DSM is a simple way of reducing the need for over-building by reducing the peaks on demand.  There are lots of different ways to do DSM to reduce peak load.  One of them is the smart grid technology that everyone talks about these days.  You don’t really need fancy computer controls to do DSM.  My brother’s central air conditioning unit in Silver Spring, MD had a power company controlled switching mechanism installed in the 1970s that allowed the local power company to turn off the air conditioning for 10 minutes or so every hour on hot summer days.  That system didn’t need fancy computer controls.

DSM can also be done with pricing mechanisms.  A simple system involves giving big discounts on electric rates during nighttime hours.  With cheaper nighttime power, residential users will begin to install timers on washing machines so they run at night and businesses begin to shift their electricity use to night shift work.

It is amazing that PJM, with its blind faith in electricity markets, just started a market in electrical efficiency only last year.  More on that in a later segment of the primer.

PJM noted a dramatic increase in trading in DSM resources in its major wholesale power auction in early May 2009:

The increase in demand resources (DR), or 5,682 megawatts (MW), over the last auction a year ago is enough capacity that would be equivalent to the power needs of about five million households.
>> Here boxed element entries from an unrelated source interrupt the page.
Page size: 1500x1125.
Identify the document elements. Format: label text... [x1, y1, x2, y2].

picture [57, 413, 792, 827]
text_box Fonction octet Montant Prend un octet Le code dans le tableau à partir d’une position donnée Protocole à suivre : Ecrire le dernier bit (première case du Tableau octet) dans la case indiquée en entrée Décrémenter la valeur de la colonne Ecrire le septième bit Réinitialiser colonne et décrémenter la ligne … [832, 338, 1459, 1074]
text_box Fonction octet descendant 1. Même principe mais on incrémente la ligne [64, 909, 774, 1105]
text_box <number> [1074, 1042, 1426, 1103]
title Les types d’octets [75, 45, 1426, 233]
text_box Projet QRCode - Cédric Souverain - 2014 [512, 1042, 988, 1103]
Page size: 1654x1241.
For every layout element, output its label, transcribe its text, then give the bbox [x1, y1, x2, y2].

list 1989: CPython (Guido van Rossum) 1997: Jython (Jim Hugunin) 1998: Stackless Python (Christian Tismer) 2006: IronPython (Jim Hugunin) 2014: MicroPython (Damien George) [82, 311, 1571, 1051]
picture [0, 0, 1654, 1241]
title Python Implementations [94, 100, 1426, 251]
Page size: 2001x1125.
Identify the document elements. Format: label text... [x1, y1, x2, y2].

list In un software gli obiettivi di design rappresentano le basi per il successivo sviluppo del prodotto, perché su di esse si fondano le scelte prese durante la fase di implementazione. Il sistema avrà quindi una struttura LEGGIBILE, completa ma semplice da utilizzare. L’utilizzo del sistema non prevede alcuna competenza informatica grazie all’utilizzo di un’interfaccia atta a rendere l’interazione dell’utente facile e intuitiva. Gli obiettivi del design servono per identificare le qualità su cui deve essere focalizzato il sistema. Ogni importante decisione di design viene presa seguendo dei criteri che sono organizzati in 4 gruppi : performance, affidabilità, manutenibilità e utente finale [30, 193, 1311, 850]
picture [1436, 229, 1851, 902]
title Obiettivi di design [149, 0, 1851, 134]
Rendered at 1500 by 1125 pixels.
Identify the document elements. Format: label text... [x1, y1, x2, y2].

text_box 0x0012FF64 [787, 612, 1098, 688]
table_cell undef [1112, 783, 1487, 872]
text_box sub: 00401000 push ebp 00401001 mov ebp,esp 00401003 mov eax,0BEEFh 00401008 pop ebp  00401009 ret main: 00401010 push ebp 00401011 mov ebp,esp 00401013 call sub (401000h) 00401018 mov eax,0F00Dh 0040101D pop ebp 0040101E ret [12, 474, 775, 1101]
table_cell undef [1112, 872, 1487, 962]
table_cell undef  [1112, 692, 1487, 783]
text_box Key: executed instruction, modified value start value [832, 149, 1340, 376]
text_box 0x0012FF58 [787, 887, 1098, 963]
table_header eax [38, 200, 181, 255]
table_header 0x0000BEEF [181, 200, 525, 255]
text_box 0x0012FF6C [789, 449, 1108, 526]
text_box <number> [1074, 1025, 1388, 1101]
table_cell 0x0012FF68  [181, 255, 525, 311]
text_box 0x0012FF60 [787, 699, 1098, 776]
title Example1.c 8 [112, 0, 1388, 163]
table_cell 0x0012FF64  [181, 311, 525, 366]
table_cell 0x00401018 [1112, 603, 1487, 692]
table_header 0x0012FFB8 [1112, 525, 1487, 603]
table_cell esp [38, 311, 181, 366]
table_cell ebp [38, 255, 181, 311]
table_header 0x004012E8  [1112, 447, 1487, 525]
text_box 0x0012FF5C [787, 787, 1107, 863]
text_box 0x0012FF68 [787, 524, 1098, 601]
A total of 67 percent of the DR cleared in constrained regions, reflecting its value in helping to reduce congestion. The increase was driven by the market and the elimination of a special interruptible load provision whereby suppliers received payments for curtailing usage. Suppliers in this program are now required to bid as DR.
For the first time, energy efficiency (EE) participated in the sixth Reliability Pricing Model auction bringing 569 MW of new EE resources to PJM.

Here’s the link to the full PJM press release.

Note the underlined sentence in the quote above.  The most dramatic increases in DSM and EE trading occurred in just the areas that PJM has decided are most in need of congestion and reliability relief.  If PATH and TrAIL are built, the momentum that is developing for inexpensive and immediately available solutions to these problems will be eliminated, because “cheap” coal-fired power will flood into the region.  Instead of people and utilities solving their own problems by their own efforts, PJM will pump more “cheap” energy from OH and WV into NJ and eastern PA.

Which is a better long term solution?  Huge investment in new power lines that will be obsolete before they are built? Or DSM and EE which cost very little and eliminate the long term need for any new electrical generation or transmission?

The best thing about DSM solutions is that they are far cheaper than the obsolete solutions that involved building new power plants and transmission lines.  And DSM programs can be implemented immediately, if government regulators require them.

Don’t think DSM works?  Here’s a statistic that says otherwise.  California, which put in place state mandated DSM and energy efficiency standards in the 1970s, has seen per capita electricity use remain constant since the late 1970s.  In the US as a whole, over that same time period, per capita electricity use increased 9% each decade.